As-a-service contracts are starting to emerge, albeit hesitantly, in the manufacturing world. Chemical leasing in particular has made its debut in some European plants.
Connected supply chains, breakdown predictability, equipment maintenance flexibility, broader consideration of customer requirements… These are just some of the ways in which Industry 4.0 is radically changing industrial facilities. And although CAD/CAM systems, sensors and 3D printing have made significant inroads into production lines, it’s less about getting rid of machines than about introducing new ones. So does the manufacturing sector’s receptiveness to digital technologies stop at manufacturing processes or might industry, too, be open to a transformation of its business models?

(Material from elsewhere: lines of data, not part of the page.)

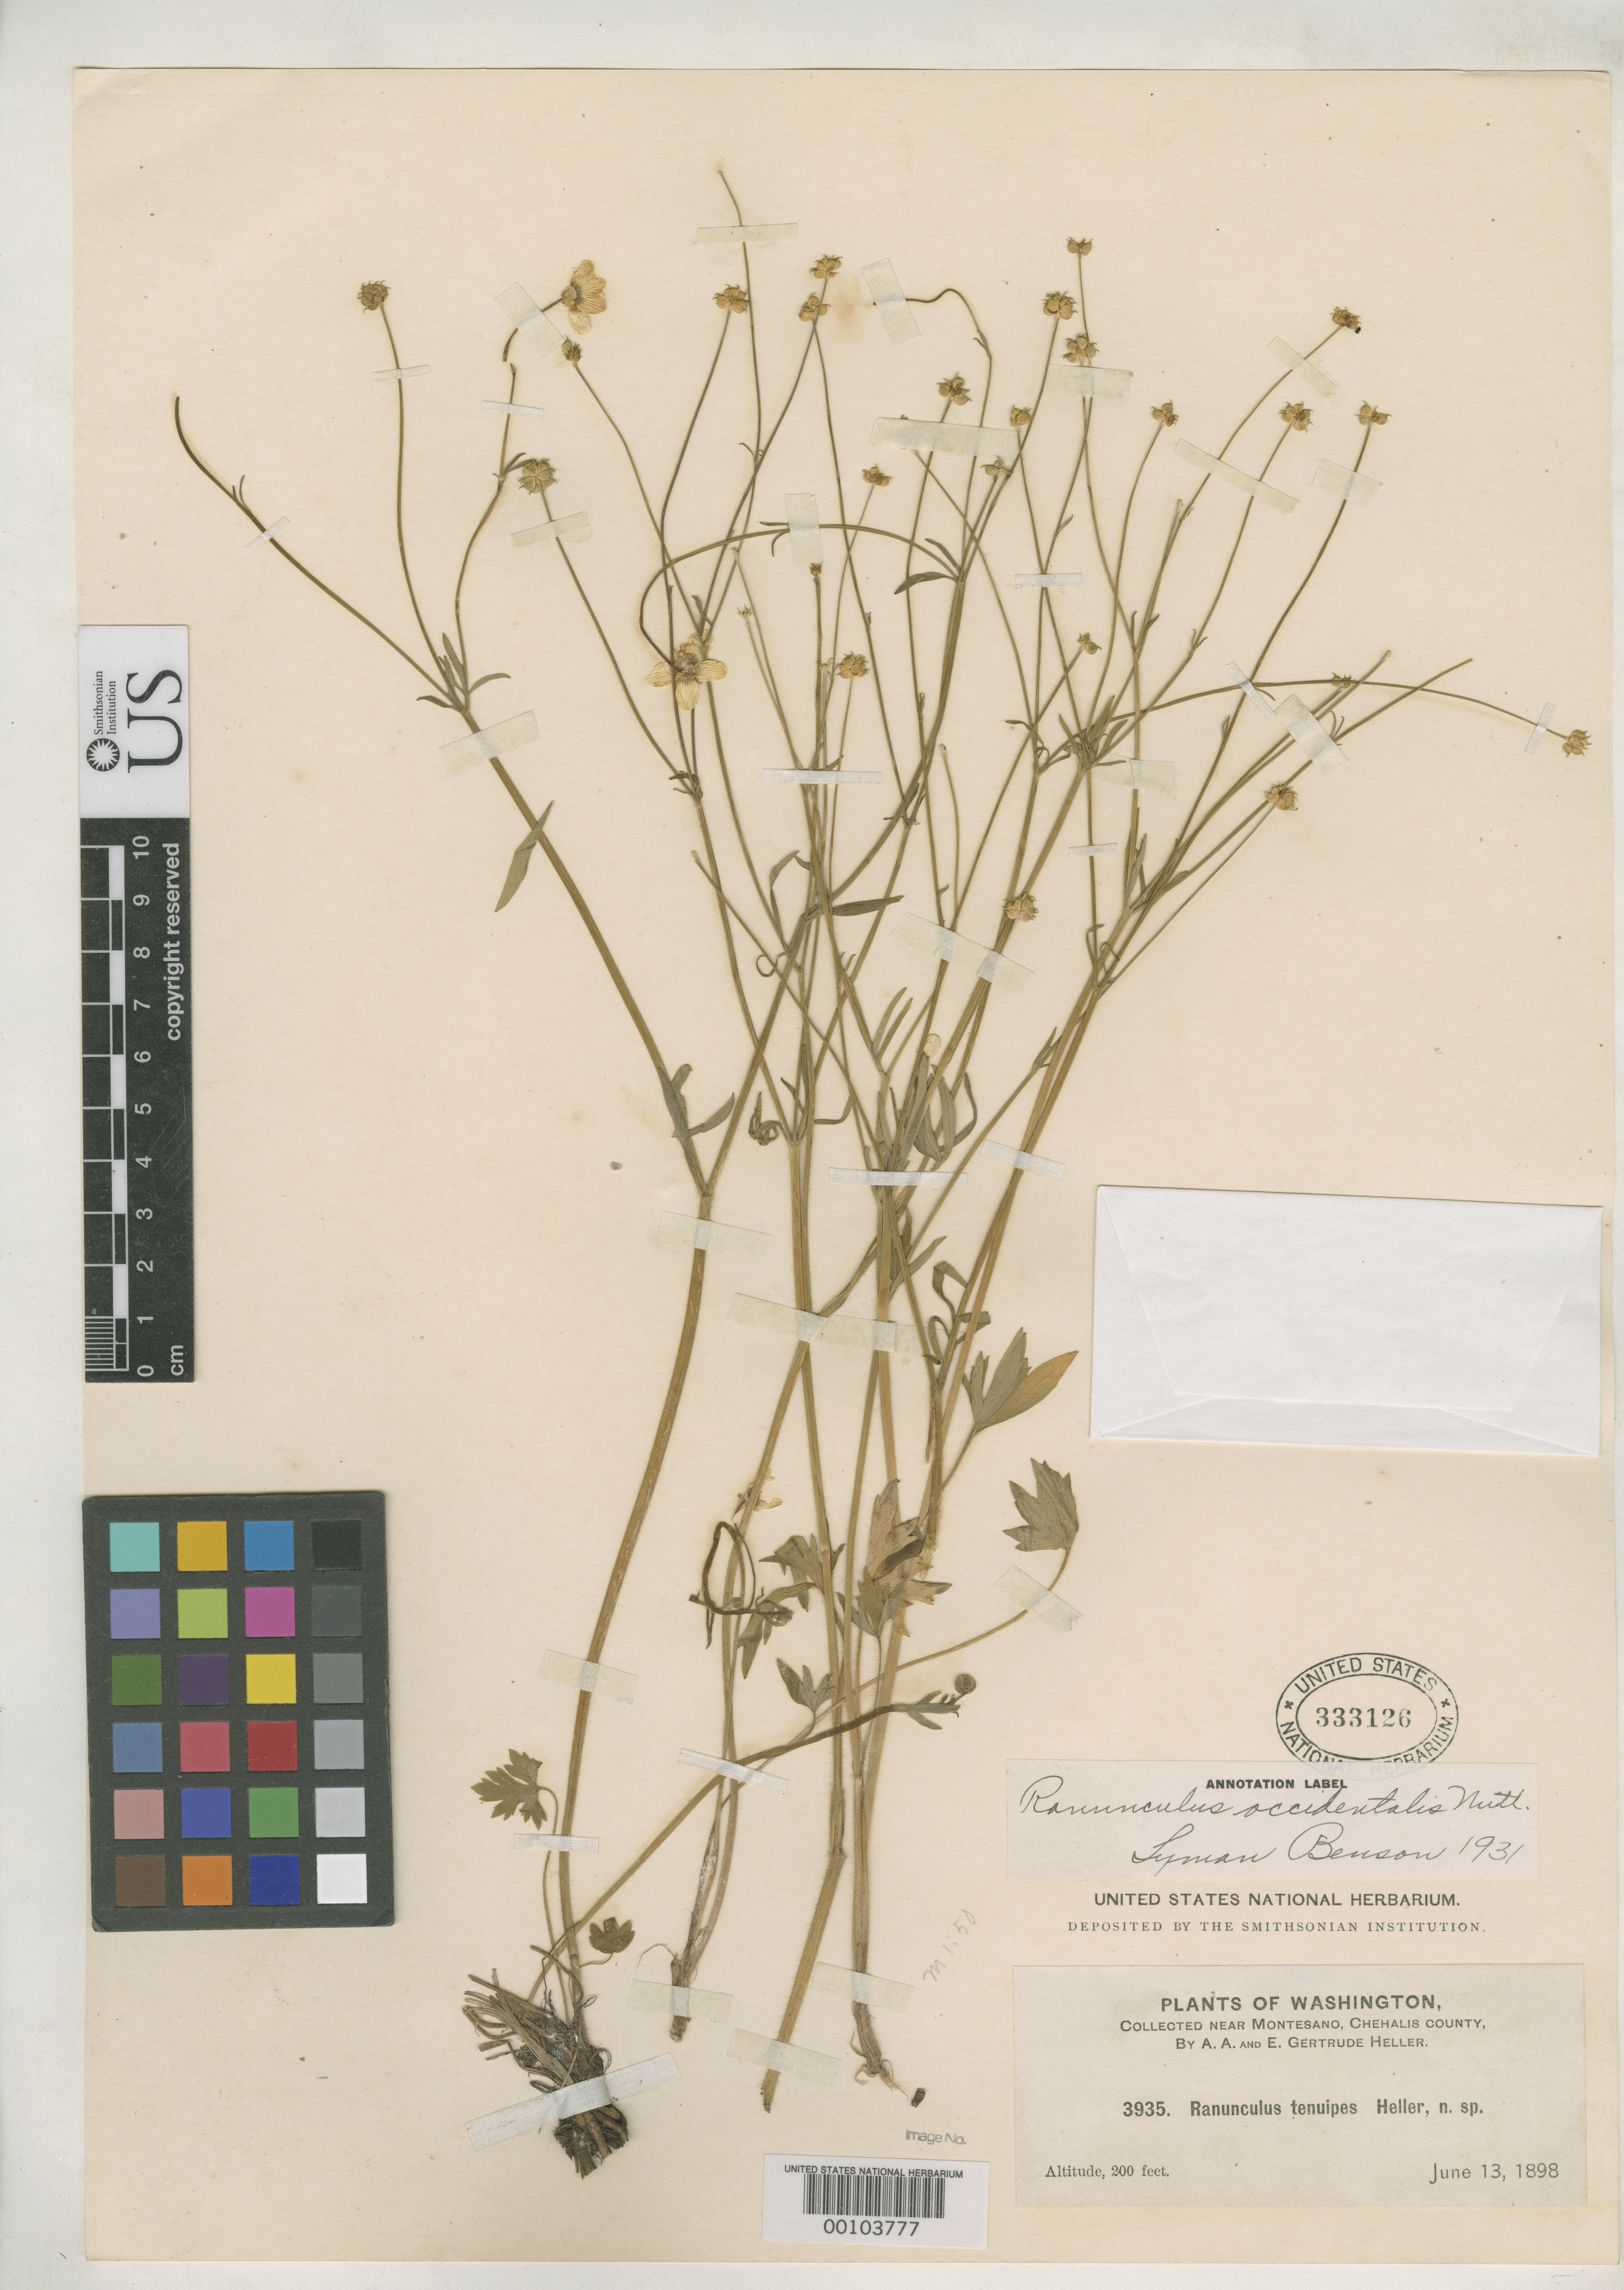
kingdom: Plantae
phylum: Tracheophyta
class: Magnoliopsida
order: Ranunculales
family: Ranunculaceae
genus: Ranunculus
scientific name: Ranunculus tenuipes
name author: A. Heller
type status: Isotype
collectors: A. A. Heller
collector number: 3935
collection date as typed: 13 Jun 1898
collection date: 1898-06-13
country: United States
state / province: Washington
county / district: Grays Harbor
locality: Near Montesano.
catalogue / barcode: US 333126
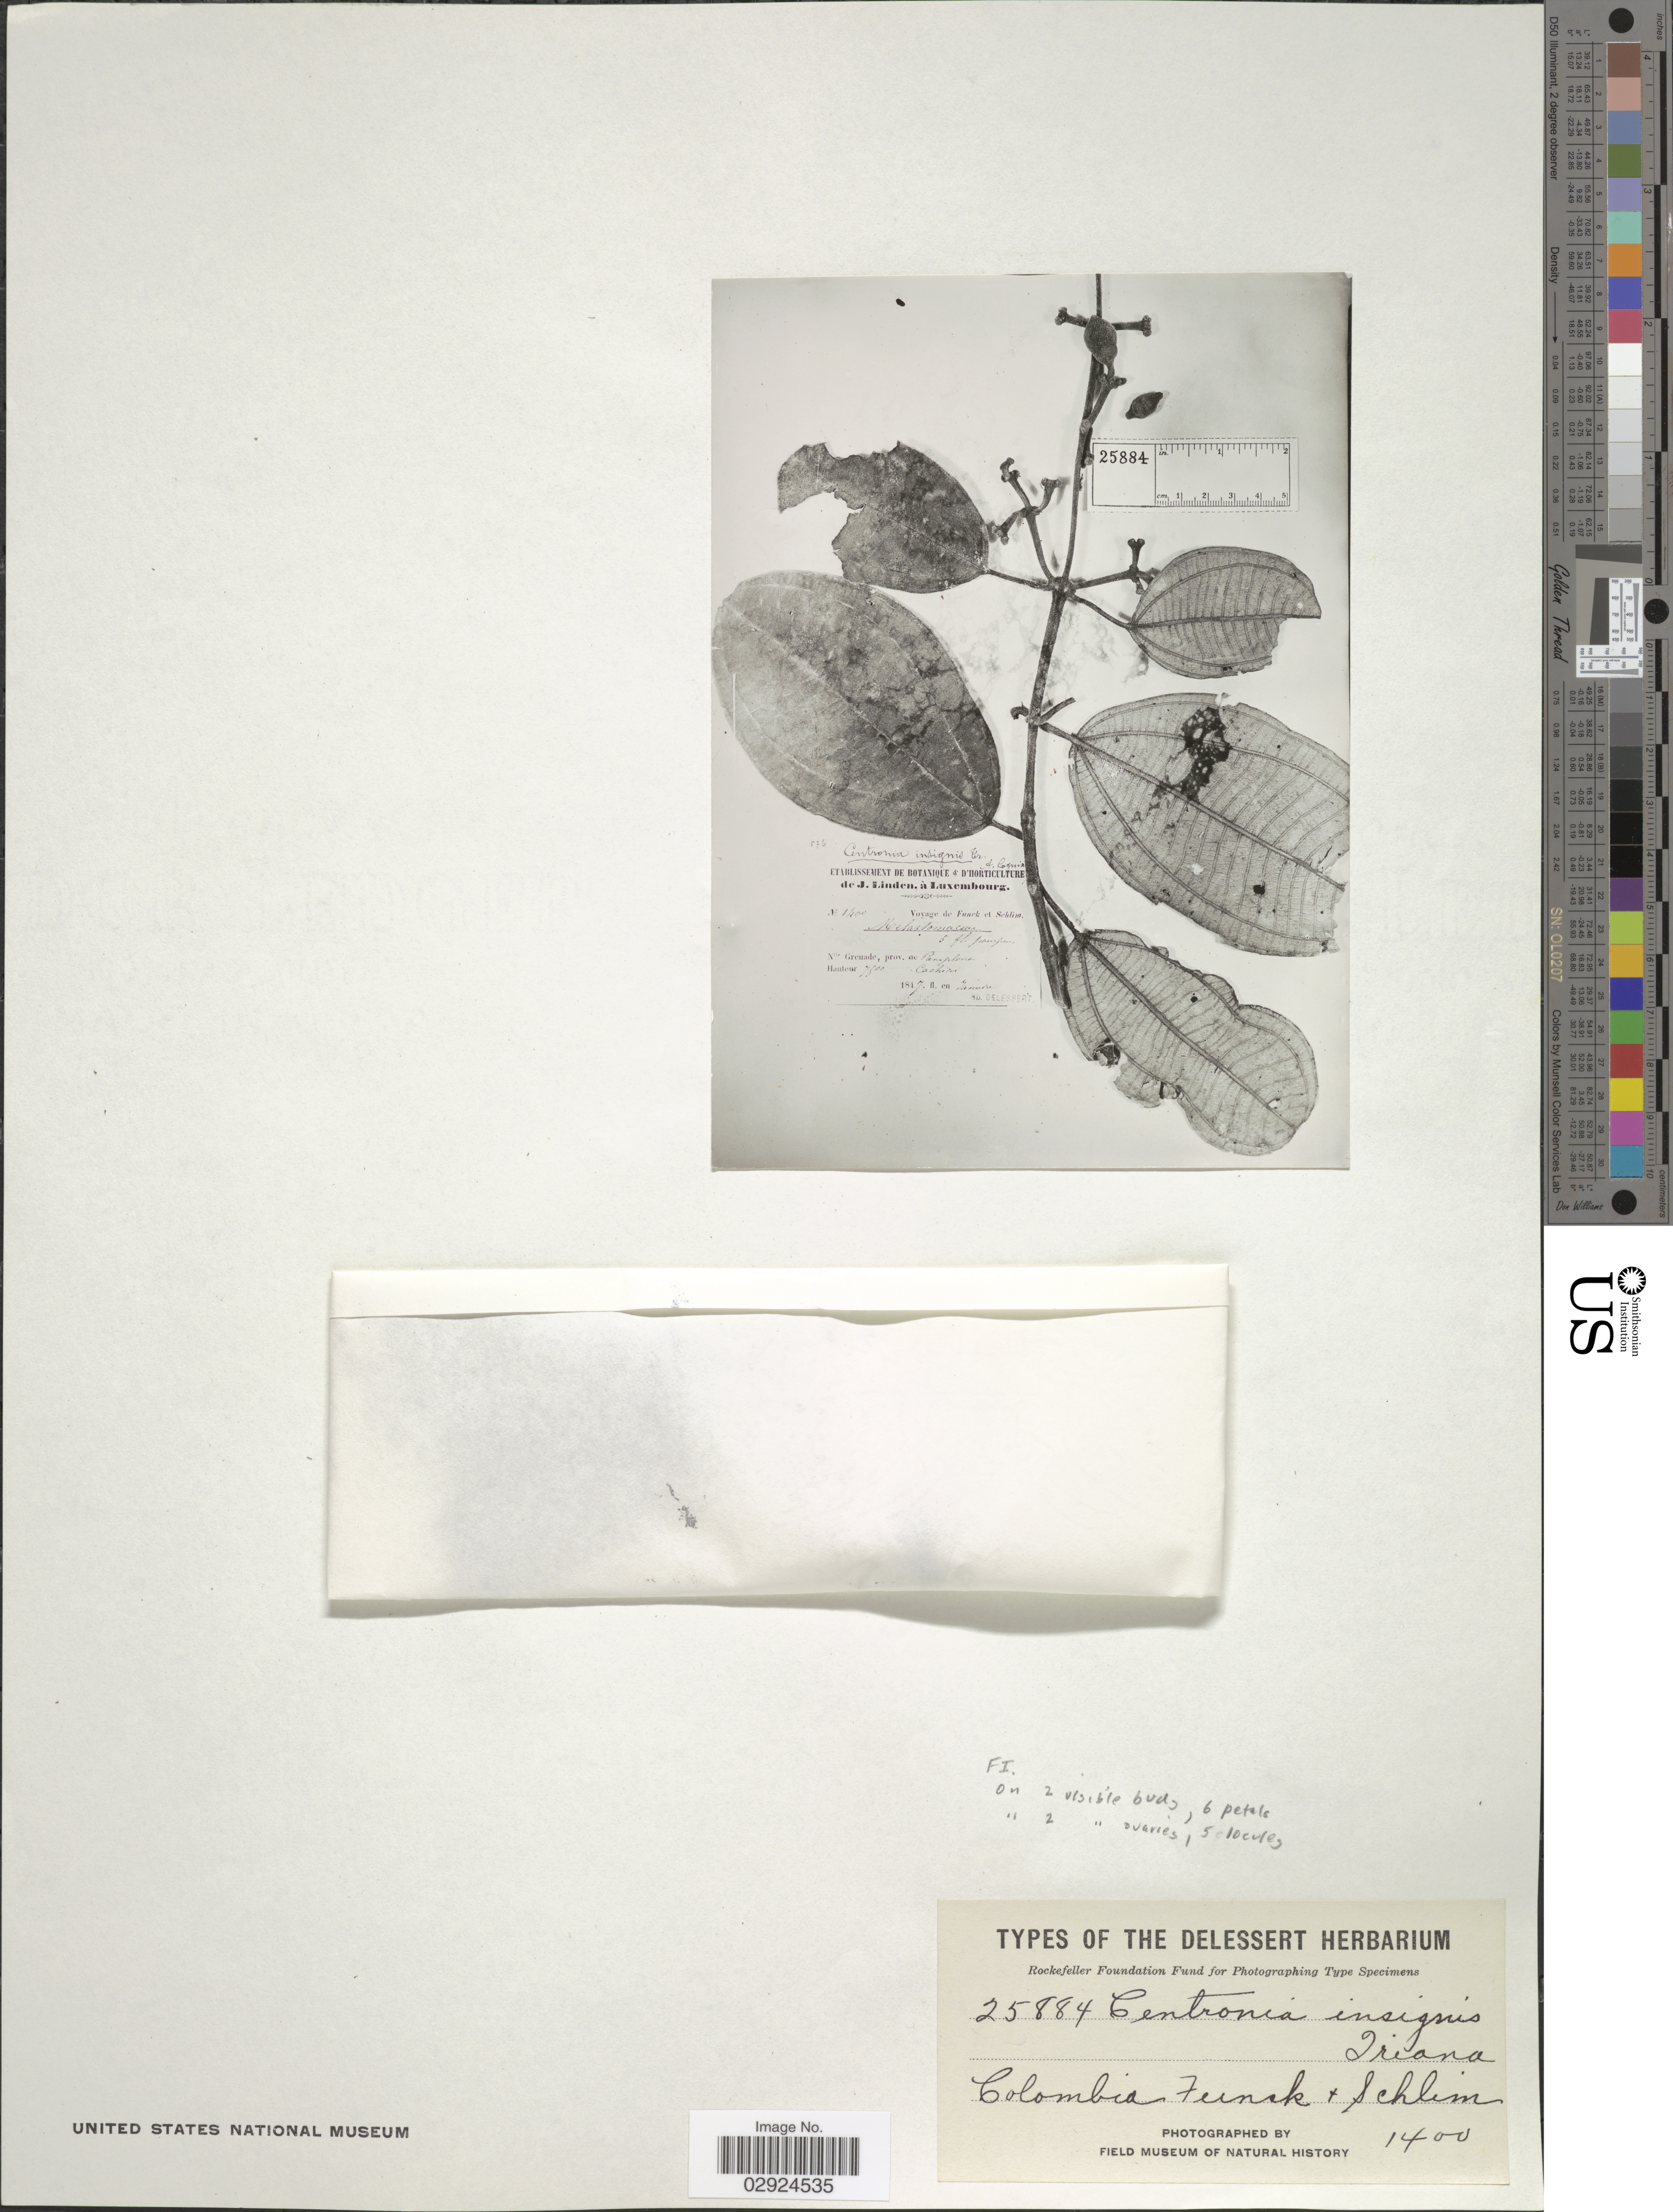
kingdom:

Clearly, the industrial world starts in adopting the as-a- service approach. Because it is in their culture to be focused on their equipment and infrastructure, manufacturers remain attached to the concept of ownership.
As-a-service contracts
Still, an increasing number of businesses are making the change, and instead of buying lighting systems, printers and computers, they are turning to leases that offer light, per-page printing, and storage capacity.
As-a- service contracts are also starting to reach the chemical resources sector.
Indeed, chemical leasing has already been adopted in a few facilities. Under this system, it is no longer a question of plants buying detergents but a cleaned surface area, or of ordering paint cans but a volume of painted parts, or of being billed for solvent weight but for a quantity of treated metal parts. In this as-a- service industry model, which is currently in place across several Renault, SAFECHEM and BASF Coatings Services sites, the supplier retains ownership of the chemical that it leases to its customer.
A virtuous model
This is proving to be a virtuous model in terms of resource efficiency. In conventional models, suppliers are encouraged to sell an ever-greater amount of products to boost turnover. However, with chemical leasing, the cost structure is reversed: it’s no longer the customer who pays for products consumed, but rather the supplier – who will seek to reduce quantities to increase profit.
In Europe, Germany and Austria have started to assess the impact of this on their industrial sectors. In the US, businesses have been turning to chemical management services (CMS). In this business model, customers buy chemicals and related services, in other words supply, transport, inventory management and management of end-of- life chemical products. Suppliers are paid on the basis of the quality and quantity of services provided so as to reduce resource consumption. So will “industrial management services” be next?